● Directive:
Restate word for word the section of the entries that opens at the line containing "candle: none [152,134,194,191]" and closes at the line containing "wall clock: present", both lines kept, pictures dropped.

● Records provided:
■ ■ ■ ■ ■ ■ ■

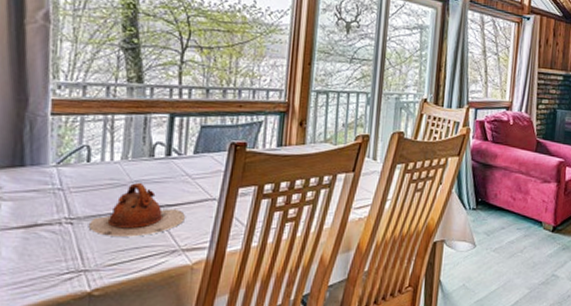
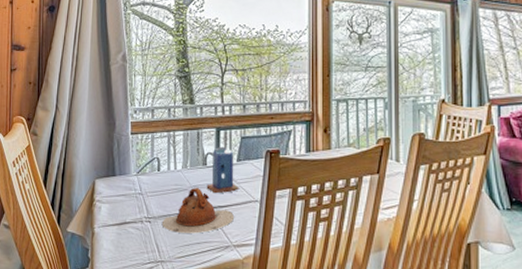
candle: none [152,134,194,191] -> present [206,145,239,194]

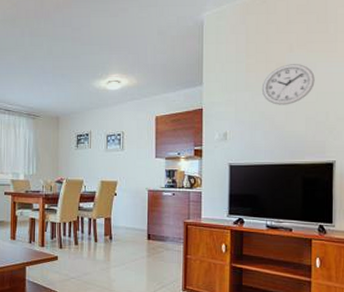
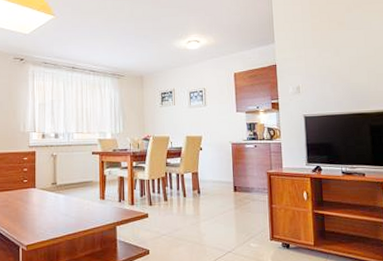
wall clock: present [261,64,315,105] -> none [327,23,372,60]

■ ■ ■ ■ ■ ■ ■

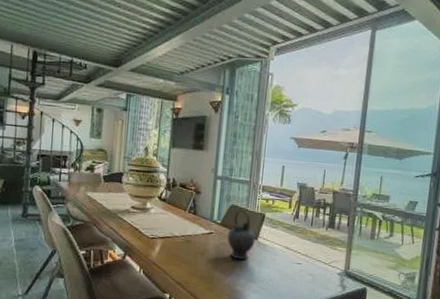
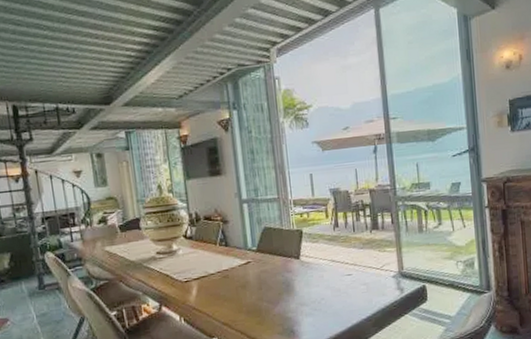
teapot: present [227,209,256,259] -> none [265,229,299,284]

■ ■ ■ ■ ■ ■ ■

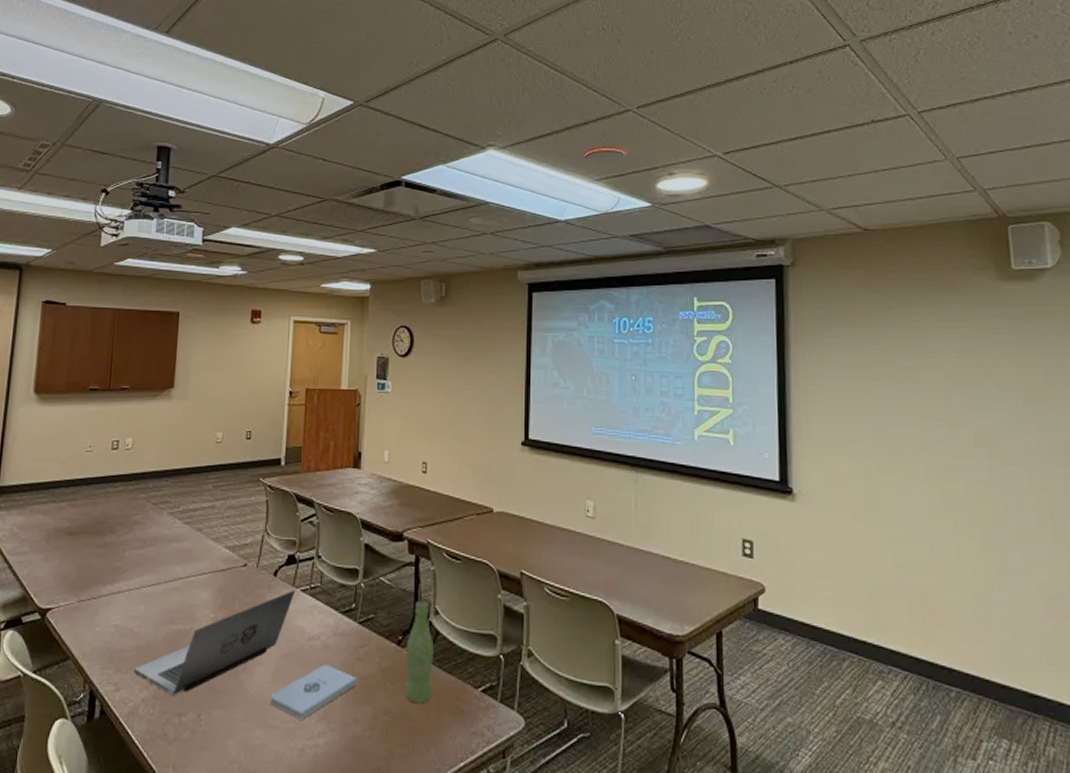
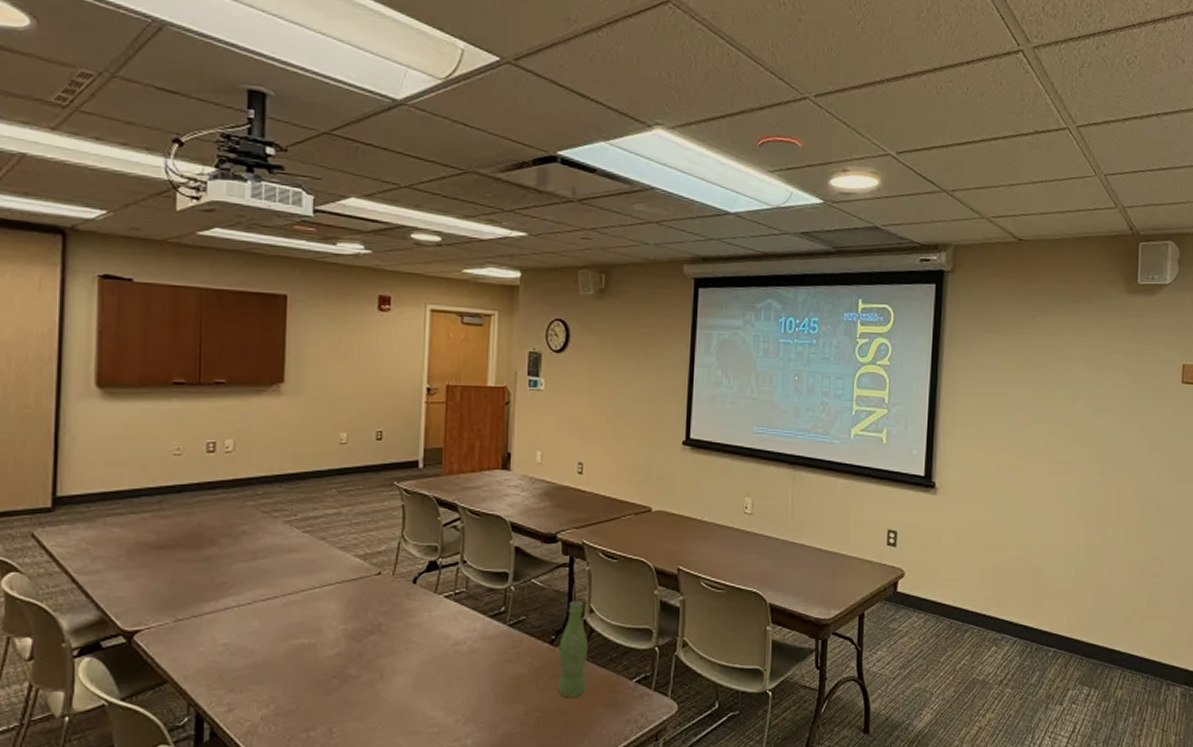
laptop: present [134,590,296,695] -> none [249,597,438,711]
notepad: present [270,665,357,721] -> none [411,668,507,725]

■ ■ ■ ■ ■ ■ ■

● Worked solution:
candle: none [152,134,194,191] -> present [206,145,239,194]

wall clock: present [261,64,315,105] -> none [327,23,372,60]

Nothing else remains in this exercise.